Pictures must not be copied, but every entry must be reproduced exactly.

[Saved entries]
----------

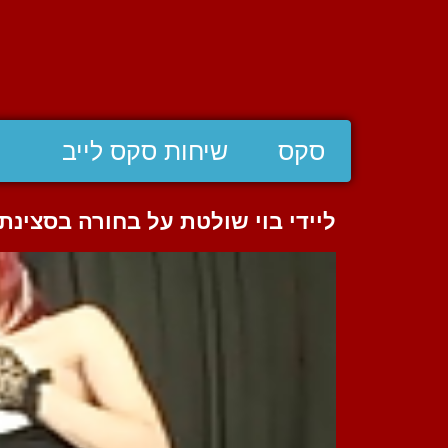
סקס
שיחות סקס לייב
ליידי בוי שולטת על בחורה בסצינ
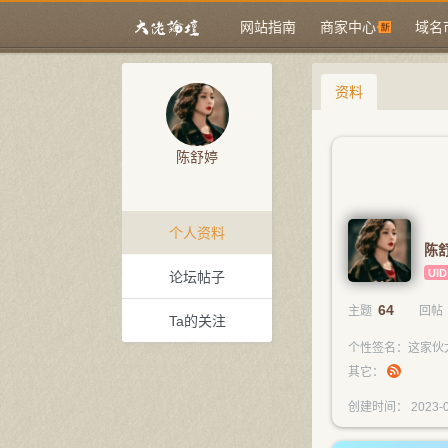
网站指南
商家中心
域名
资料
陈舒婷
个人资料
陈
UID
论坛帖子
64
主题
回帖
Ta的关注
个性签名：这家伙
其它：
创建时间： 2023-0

----------

__EXERCISE RESULT__.
סקס
שיחות סקס לייב
ליידי בוי שולטת על בחורה בסצינ
网站指南
商家中心
域名
资料
陈舒婷
个人资料
陈
UID
论坛帖子
64
主题
回帖
Ta的关注
个性签名：这家伙
其它：
创建时间： 2023-0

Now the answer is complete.